Start of TEXT SECTION
This post below originated as a document I shared with Manship School Dean Jerry Ceppos and the search committee in April when they were considering me for to be LSU’s next Director of Student Media.
I got the job and have shared the document since with students leading various operations in Student Media and with job candidates. I was planning to share it here at some point, but wanted to use it to stimulate internal discussion first. (It’s worked; we’re discussing how to execute this strategy in meetings, conversations and Google documents.)
In a few weeks, Student Media will gear up for the fall after our slower summer pace. This feels like a good time to share my strategy with a wider audience (I’ll encourage the editors and station managers to share the link with their staffs). I welcome feedback on the strategy from LSU students, faculty and alumni, as well as from outsiders interested in student media.
I have updated the document slightly to change “if I get the job” sorts of references and to add a couple links (not as many as if I had originally written it for digital publication, but I wrote it to print out and hand copies to search committee members during my interviews). That was a long intro. Here’s my strategy finally:
The director of LSU’s student media needs to lead a swift transformation to an operation that ensures a prosperous future for the student media operation and relevant experience for students.
End of TEXT SECTION
Start of EXTRACTED DATA
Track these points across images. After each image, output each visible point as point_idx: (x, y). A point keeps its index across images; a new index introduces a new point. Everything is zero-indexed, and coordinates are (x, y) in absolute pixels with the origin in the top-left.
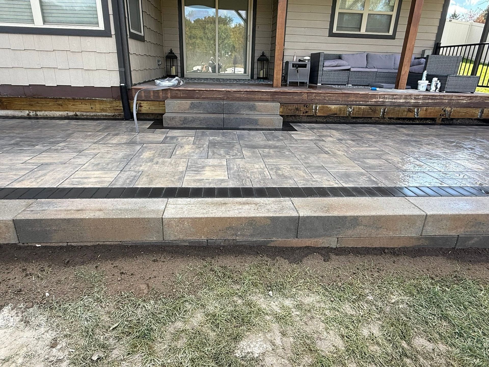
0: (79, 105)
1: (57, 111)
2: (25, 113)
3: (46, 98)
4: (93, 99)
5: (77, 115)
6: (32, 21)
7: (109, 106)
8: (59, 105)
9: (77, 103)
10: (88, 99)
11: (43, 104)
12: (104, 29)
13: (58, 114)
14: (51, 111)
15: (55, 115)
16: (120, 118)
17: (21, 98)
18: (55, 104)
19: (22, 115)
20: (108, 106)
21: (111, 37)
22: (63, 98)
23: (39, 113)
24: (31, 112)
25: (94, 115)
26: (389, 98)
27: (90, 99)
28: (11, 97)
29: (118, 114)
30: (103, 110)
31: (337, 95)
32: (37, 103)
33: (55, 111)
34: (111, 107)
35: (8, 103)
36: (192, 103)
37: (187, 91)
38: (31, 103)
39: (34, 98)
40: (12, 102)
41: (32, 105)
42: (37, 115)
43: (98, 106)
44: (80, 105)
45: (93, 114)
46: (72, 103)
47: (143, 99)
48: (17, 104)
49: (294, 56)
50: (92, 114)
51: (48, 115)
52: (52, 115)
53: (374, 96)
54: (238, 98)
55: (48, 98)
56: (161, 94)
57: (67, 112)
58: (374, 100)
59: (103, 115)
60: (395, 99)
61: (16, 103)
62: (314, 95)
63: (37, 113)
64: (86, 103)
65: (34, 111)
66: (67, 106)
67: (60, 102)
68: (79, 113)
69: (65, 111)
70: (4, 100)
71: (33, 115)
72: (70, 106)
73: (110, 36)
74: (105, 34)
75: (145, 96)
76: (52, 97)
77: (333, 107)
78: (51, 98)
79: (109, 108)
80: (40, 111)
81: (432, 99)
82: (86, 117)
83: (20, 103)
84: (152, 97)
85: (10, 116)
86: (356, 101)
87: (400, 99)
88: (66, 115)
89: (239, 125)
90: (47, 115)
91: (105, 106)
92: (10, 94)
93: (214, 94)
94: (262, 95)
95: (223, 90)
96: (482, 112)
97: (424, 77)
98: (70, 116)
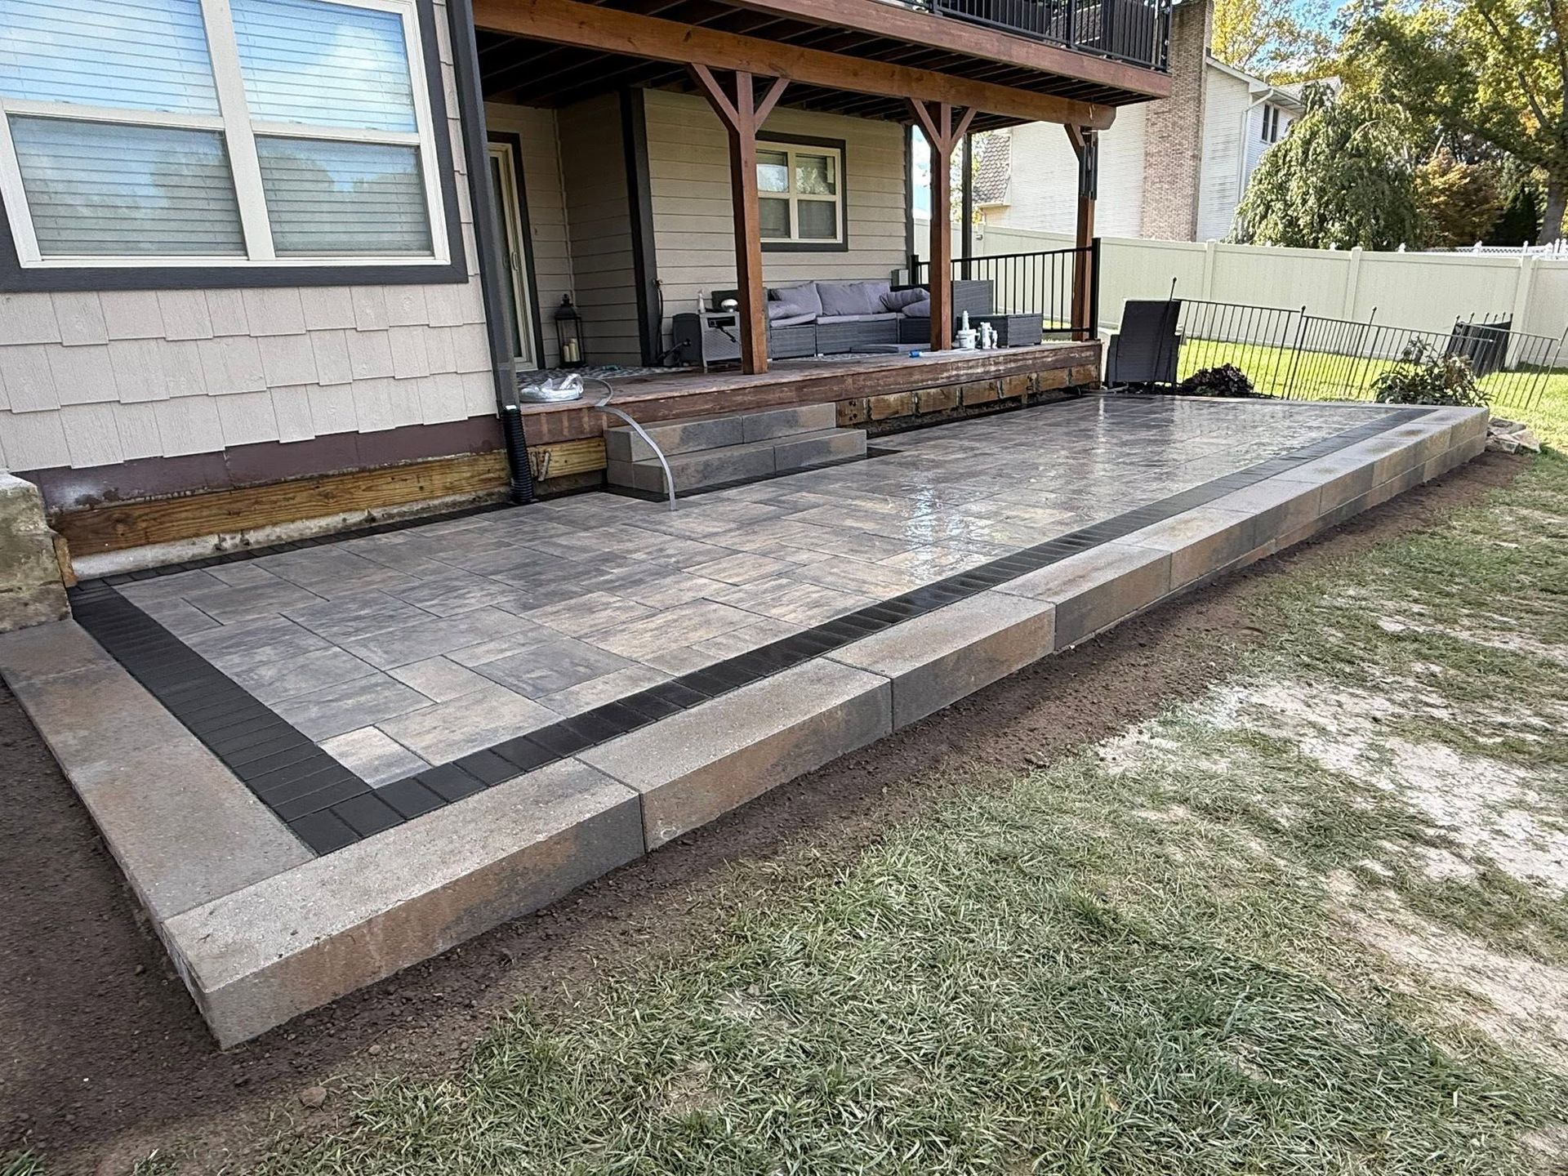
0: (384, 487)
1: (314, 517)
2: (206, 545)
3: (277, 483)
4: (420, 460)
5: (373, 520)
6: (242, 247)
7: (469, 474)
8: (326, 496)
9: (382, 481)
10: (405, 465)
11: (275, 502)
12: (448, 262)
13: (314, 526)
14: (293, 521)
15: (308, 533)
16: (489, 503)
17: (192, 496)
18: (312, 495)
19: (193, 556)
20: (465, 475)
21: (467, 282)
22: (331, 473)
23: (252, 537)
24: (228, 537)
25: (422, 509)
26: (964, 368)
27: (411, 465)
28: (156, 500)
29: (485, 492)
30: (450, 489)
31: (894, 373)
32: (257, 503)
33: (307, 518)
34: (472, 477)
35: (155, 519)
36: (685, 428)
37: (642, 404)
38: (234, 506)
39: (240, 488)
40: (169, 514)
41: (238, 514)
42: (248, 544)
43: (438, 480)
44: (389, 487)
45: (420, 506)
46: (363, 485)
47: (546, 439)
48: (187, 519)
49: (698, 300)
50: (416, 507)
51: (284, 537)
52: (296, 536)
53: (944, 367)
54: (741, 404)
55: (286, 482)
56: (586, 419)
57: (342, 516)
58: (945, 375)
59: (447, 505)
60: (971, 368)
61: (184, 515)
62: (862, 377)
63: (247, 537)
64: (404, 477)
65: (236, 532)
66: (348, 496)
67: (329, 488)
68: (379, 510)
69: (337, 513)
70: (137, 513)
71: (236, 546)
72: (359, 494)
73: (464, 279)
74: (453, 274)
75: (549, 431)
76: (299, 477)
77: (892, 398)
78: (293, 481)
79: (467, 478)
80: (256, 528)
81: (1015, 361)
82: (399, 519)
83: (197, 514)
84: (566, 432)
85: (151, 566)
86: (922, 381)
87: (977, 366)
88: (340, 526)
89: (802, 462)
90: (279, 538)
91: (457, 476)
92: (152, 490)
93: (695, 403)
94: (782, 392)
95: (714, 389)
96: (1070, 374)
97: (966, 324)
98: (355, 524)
End of EXTRACTED DATA
Start of EXTRACTED DATA
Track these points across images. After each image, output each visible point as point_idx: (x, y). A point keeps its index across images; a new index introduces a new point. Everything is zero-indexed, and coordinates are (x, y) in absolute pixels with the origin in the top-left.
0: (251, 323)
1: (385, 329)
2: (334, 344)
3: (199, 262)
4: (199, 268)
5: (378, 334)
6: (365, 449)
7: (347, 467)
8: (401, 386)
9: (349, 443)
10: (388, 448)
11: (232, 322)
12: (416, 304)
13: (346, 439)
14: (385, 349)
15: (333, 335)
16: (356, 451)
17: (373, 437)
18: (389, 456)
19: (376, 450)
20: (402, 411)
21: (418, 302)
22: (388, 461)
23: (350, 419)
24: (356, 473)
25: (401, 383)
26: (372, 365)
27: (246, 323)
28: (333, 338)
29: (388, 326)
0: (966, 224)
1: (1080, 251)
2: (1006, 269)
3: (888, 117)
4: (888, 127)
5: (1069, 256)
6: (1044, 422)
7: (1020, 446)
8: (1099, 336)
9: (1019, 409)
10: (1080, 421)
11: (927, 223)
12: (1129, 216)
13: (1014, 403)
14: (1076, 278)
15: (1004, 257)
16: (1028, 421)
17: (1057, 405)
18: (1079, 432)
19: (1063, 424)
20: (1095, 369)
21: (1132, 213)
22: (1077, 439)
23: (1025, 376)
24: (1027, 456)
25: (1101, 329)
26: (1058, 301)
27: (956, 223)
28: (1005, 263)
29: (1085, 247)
End of EXTRACTED DATA
Start of EXTRACTED DATA
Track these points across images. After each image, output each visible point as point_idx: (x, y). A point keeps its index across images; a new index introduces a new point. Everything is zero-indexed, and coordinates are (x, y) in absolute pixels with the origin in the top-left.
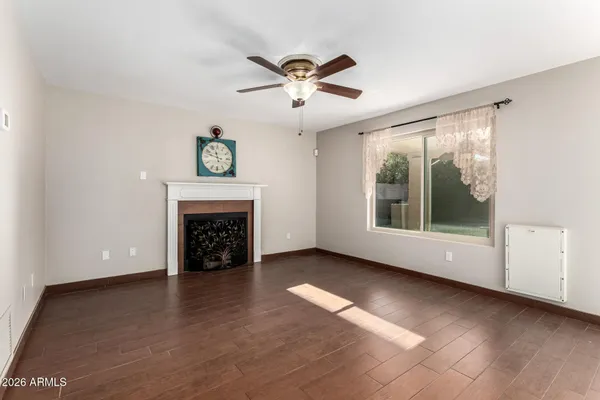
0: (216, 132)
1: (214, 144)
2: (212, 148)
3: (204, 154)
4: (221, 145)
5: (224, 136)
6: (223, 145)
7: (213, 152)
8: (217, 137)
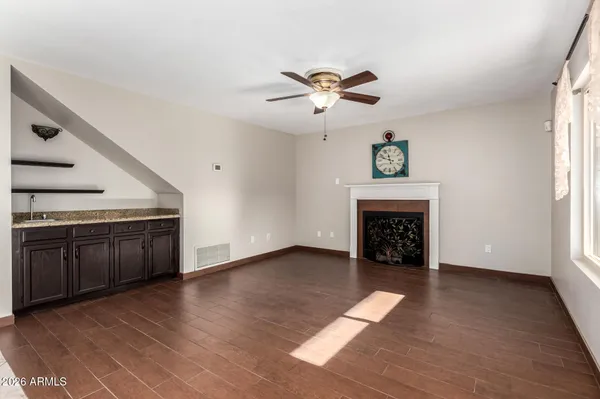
End of EXTRACTED DATA
▶ _PROBLEM REQUIREMENTS_
From the post on the LSU Student Media strategy, pull out verbatim the part that begins with the words "I got the job" and ends with "in student media.".

▶ _RESPONSE_
I got the job and have shared the document since with students leading various operations in Student Media and with job candidates. I was planning to share it here at some point, but wanted to use it to stimulate internal discussion first. (It’s worked; we’re discussing how to execute this strategy in meetings, conversations and Google documents.)
In a few weeks, Student Media will gear up for the fall after our slower summer pace. This feels like a good time to share my strategy with a wider audience (I’ll encourage the editors and station managers to share the link with their staffs). I welcome feedback on the strategy from LSU students, faculty and alumni, as well as from outsiders interested in student media.